Rupinder Jhaj was proposing she develop a Subway franchise in Arvin, which had nothing like it. Brar looked around town, tracked down the landlord of a building she thought might work, and filled out the paperwork to become a Subway franchisee.
Subway headquarters wasn’t convinced that Hispanics ate sandwiches, but Brar persisted. “It’ll be really great!” she told the company.
And it was. The store broke local Subway opening sales records.
That is Raji Brar, say the people in her life. To her, you can accomplish anything you put your mind (and a little elbow grease) to.
And Brar has accomplished a lot.
She is not only chief operating officer of her family’s Countryside Market & Restaurants, but the first Sikh woman elected to a California city council and a onetime member of countless community boards.

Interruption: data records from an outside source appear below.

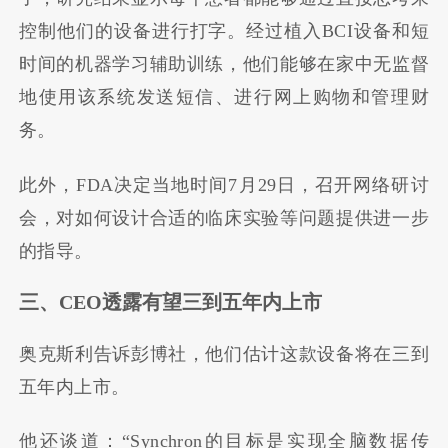
控制他们的设备进行打字。经过植入BCI设备和短
时间的机器学习辅助训练，他们能够在家中无监督
地使用该系统发送短信、进行网上购物和管理财
务。
此外，FDA决定当地时间7月29日，召开网络研讨
会，对如何设计合适的临床实验等问题提供进一步
的指导。
三、CEO透露有望三到五年内上市
奥克斯利告诉彭博社，他们估计这款设备将在三到
五年内上市。
他还谈道：“Synchron的目标是实现全脑数据传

Closest to Brar’s heart is a nonprofit she started with a friend that raises money for scholarships and addresses health and abuse issues facing the local Sikh community.
She and her family are completely self-made.
Brar is the oldest child of two Punjabi Sikhs from northern India who came to the United States with nothing in the mid-1970s and first raised their children in Central Valley farm labor camps.
Her father started their company with a single gas station at Seventh Standard Road and North Chester Avenue in Oildale, and with his current wife, Gurmit Jhaj, children and in-laws has grown it one more gas station and fast food franchise at a time. They employ more than 450 people in Kern County.
“Some families like to go camping. Some like to go to the beach,” Brar said, laughing. “We like to go to work.”